Drivers on Cunningham Road near Hallsdale Powell Utility District’s headquarters may have seen some impressive growth on top of the building this summer. But never fear, that’s just the green roof showing its true colors.
HPUD president Darren Cardwell said the green, or vegetative, roof was installed when the headquarters was built back in 2010 with the aim of soaking up some of the stormwater that hits the roof, filtering it and slowing it down before it goes into the local watershed. It also helps with insulating the building.
It’s not supposed to get so tall, though. The shallow soil is mostly populated with low-growing sedum plants, but wind and birds bring seeds from other sources, so the roof requires some maintenance.
“If you’re not careful, you’ll get trees growing up here,” said Cardwell. “You can’t just build it and walk away.”
But it’s also served as a demonstration roof for folks thinking about adding green roofs to their own facilities. In fact, Cardwell said visitors from several utilities have toured the building to get ideas for their own headquarters.
“We get a lot of good comments,” he said. “We’re very proud of this building, and I try to take care of it.”
Other stormwater infrastructure items, particularly the rain gardens and bioretention ponds around the headquarters, have attracted a brand-new HPUD team member, the front door greeter duck affectionately named Aflac. According to Cardwell, the duck “showed up” last December and hasn’t shown any inclination to leave. That might be because HPUD staffers feed him … or maybe he’s waiting to make it big in utility management.
On a serious note, Cardwell said things have calmed down for HPUD since widespread public outcry against rate increases a few years back.
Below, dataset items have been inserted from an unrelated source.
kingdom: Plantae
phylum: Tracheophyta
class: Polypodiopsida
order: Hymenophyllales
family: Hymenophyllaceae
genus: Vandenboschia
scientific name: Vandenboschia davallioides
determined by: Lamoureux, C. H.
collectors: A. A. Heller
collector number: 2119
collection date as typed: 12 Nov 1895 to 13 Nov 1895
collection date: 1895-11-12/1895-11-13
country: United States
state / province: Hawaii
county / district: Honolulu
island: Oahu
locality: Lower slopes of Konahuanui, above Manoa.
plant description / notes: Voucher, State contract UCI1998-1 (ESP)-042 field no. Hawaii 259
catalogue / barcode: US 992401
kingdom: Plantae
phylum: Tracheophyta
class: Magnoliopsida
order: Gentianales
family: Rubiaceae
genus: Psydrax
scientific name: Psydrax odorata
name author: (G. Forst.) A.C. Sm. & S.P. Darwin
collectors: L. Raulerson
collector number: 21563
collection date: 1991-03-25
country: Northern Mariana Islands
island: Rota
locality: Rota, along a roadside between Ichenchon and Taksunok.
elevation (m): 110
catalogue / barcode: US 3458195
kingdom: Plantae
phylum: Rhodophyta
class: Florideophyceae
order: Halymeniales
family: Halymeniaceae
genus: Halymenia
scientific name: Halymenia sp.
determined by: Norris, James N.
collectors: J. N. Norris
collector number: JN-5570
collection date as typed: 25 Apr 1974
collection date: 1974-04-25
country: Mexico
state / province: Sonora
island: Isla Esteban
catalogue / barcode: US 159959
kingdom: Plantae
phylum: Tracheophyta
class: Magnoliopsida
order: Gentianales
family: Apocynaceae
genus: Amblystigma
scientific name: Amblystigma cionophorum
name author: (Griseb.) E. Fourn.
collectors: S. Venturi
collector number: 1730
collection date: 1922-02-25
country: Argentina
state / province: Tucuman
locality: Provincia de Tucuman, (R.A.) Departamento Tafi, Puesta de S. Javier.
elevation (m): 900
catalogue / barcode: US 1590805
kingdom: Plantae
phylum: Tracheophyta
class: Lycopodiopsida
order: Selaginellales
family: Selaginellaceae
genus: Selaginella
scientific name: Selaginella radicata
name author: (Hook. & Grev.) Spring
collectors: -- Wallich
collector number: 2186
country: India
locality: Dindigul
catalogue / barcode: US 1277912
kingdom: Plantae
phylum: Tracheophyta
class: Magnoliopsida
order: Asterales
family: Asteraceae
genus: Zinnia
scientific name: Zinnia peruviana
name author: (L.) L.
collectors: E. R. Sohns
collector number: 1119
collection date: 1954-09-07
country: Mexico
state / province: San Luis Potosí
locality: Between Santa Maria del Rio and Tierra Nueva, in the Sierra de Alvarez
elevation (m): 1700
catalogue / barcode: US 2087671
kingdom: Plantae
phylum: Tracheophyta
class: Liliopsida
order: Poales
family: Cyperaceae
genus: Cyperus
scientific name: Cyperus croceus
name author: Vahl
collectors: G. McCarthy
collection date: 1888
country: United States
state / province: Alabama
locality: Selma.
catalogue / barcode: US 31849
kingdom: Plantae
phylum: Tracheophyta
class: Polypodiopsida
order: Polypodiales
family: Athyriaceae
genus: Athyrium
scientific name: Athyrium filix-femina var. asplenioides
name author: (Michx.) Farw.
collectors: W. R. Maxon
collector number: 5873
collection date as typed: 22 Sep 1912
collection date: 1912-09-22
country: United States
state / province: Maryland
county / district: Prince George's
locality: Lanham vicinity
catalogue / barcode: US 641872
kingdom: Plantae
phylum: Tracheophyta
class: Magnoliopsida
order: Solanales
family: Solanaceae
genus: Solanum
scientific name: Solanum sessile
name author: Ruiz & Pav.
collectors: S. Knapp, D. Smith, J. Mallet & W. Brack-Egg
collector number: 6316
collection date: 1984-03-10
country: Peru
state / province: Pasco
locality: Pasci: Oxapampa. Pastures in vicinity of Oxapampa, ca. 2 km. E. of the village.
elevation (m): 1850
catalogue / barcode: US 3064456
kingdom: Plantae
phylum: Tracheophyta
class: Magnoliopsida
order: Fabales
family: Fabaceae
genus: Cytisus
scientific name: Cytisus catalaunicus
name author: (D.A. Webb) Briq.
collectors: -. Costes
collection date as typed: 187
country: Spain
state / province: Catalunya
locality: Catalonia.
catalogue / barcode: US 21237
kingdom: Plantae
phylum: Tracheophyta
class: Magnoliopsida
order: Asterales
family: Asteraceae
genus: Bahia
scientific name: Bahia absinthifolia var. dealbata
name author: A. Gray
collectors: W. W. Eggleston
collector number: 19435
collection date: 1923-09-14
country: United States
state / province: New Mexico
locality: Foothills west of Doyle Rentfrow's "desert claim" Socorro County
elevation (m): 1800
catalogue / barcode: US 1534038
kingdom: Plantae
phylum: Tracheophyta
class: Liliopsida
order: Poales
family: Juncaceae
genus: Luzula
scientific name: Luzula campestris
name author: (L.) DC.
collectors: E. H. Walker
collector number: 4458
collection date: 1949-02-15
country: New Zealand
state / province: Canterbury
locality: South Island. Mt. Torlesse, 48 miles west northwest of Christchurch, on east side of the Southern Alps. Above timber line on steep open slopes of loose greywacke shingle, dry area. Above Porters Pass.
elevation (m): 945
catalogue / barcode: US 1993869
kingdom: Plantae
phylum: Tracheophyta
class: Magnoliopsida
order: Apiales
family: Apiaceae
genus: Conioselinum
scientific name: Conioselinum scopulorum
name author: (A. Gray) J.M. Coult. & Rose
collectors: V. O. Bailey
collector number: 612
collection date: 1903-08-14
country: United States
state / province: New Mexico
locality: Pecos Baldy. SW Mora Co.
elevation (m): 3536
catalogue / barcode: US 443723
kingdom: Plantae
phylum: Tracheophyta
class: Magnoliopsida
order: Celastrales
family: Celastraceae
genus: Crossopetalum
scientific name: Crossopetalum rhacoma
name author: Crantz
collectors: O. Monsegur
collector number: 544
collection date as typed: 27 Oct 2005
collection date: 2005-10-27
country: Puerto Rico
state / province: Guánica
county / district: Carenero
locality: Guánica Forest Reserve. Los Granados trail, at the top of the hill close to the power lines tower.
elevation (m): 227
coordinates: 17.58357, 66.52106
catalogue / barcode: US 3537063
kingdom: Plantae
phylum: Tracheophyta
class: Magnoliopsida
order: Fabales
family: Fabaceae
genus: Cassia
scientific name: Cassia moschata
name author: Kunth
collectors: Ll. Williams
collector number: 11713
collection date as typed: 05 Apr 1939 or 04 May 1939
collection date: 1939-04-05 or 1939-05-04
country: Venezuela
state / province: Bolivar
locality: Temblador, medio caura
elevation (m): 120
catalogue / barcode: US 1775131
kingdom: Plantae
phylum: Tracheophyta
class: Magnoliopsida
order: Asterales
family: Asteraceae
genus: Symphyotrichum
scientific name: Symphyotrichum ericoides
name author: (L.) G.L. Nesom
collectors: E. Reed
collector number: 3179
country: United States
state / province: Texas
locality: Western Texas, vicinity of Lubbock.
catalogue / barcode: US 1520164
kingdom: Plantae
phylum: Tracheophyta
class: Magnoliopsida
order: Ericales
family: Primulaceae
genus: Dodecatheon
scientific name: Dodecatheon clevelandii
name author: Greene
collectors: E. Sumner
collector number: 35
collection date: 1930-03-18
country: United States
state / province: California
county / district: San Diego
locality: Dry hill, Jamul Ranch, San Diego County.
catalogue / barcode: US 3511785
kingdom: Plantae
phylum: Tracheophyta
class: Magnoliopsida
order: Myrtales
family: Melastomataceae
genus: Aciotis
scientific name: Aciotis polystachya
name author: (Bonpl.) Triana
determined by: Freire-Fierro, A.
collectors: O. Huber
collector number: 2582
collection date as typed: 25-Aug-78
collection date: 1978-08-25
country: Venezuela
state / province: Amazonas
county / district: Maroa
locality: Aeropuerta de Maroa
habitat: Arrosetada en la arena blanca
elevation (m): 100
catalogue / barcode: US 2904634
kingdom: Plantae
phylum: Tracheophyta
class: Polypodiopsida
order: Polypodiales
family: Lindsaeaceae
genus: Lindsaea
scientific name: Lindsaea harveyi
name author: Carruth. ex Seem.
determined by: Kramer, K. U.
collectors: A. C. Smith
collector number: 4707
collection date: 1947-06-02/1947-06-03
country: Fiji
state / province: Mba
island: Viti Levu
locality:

He and the HPUD staff have made an effort to educate the public about what the utility does with their money. He’s hosting an HPUD citizens academy twice a year, inviting folks in for lunch-and-learn, plus tours of HPUD facilities. Staff training is also a factor, with a focus on customer service for the front office staff and field crews.
“We know that rates are not what people would like them to be, but we try to give everybody good service for what they’re paying for,” Cardwell said.
With Commissioner Bob Crye’s term almost up, HPUD’s board just finished taking applications to fill that seat. The three recommendations they sent to Knox County Mayor Tim Burchett for approval are Crye, Matthew Paul Peters of Knoxville Police Department, and Gerald W. McGee, a former alderman for Town of Arlington in West Tennessee.
Projects right now include relocating sewer lines where Emory Road meets Thompson School Road and Fairvew Road in preparation for TDOT work on the intersection, replacing water lines at Bell’s Campground, and the beginnings of a $4 million sewer rehabilitation project scattered all over the district.
Also on the books is a project that Cardwell calls, “one of the largest pipeline projects Hallsdale Powell has ever done,” upsizing the sewer interceptor at the Beaver Creek wastewater plant. HPUD is in the process of getting the right-of-way for that project.